Das Letzte, was ich sah, war der Boden, der mir entgegenkam. Den Aufprall, als ich mit dem Gesicht voraus auf die Erde knallte, spürte ich bereits nicht mehr.

Als ich die Augen das nächste Mal öffnete, war es dem Stand der Sonne nach bereits später Nachmittag. Ich hatte wahnsinnige Kopfschmerzen und versuchte, das Würgen in meiner Kehle zu unterdrücken. Aber es gelang mir nicht.

Stattdessen wälzte ich mich auf die Seite und kotzte mir die Seele aus dem Leib.

Das war der Moment, in dem ich das Lachen zum ersten Mal hörte.

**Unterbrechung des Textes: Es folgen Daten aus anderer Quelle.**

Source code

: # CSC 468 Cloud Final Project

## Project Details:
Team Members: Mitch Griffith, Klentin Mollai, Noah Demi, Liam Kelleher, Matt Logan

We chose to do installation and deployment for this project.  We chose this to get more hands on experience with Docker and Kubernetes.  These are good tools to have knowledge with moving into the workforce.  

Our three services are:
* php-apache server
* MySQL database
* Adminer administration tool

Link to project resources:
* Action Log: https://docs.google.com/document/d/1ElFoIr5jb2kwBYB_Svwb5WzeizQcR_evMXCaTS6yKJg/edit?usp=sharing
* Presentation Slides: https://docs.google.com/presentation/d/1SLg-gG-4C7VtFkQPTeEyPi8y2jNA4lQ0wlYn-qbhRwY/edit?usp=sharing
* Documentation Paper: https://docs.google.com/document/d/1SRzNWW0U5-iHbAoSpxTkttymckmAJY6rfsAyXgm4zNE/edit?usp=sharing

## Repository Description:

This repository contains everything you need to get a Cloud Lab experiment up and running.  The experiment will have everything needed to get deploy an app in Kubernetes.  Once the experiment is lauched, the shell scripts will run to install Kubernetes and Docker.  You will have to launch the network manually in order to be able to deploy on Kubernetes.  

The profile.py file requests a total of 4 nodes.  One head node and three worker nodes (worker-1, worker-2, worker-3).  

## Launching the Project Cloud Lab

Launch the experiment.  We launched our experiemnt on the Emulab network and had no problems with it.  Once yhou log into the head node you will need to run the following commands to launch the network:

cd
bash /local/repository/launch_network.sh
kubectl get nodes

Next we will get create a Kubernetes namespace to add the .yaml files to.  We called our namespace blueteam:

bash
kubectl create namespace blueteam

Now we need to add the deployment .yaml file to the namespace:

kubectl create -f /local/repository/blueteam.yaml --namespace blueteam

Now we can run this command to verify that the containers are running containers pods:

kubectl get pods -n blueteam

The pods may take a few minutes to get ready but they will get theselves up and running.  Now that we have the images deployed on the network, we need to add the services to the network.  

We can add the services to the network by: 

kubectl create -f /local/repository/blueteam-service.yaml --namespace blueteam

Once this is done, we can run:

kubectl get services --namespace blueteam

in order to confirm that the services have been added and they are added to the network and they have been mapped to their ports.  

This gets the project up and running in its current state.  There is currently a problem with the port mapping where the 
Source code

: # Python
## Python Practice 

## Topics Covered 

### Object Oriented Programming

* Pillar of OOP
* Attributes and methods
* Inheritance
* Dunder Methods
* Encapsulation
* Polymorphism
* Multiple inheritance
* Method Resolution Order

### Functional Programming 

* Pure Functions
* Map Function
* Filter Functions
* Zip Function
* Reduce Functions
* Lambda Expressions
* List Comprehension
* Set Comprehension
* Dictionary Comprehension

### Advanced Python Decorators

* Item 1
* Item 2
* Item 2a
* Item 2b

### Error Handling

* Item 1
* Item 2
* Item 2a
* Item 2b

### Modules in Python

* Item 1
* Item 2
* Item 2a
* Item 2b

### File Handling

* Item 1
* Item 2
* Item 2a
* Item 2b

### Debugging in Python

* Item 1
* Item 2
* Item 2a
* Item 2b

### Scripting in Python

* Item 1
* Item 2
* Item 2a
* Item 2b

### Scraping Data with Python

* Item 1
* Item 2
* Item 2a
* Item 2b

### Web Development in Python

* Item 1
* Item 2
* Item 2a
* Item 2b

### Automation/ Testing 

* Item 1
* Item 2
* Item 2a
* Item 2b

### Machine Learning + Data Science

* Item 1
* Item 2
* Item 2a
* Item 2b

Ich drehte den Kopf und sah verschwommen einen Schatten neben mir. Der Schatten lachte erneut. Zynisch und kalt, obwohl die Stimme eigentlich ziemlich jung und hell klang.

Die Stimme eines Kindes?

Ich kniff die Augen zusammen, und als ich sie nach einer Weile erneut öffnete, besaß ich genug Energie, um meine Umgebung wieder klar zu erkennen.

Der Schatten entpuppte sich als eine junge Frau, die ungefähr so groß war wie ich. Ihr Oberkörper war nackt und ihre Brüste hoben und senkten sich bei jedem Atemzug.

Das einzige Kleidungsstück, das sie trug, war ein kurzer Fellrock, der von einem Strick in den Hüften gehalten wurde.

Ich schluckte.

An jedem anderen Tag wäre ich beim Anblick einer halb nackten Frau wahrscheinlich auf dumme Gedanken gekommen. Aber nicht heute und nicht hier.

Ich hatte eine ausgewachsene Gehirnerschütterung, an meinen Lippen klebte Erbrochenes und mir fehlte jegliche Kraft. Im Moment besaß ich kaum genug Energie, um mich aufzurichten. Hinzu kam, dass die Frau ein schartiges Steinmesser in den Händen hielt.

Meine Augen saugten sich förmlich an der primitiven Waffe fest, als ich das Blut bemerkte, das von der Klinge tropfte.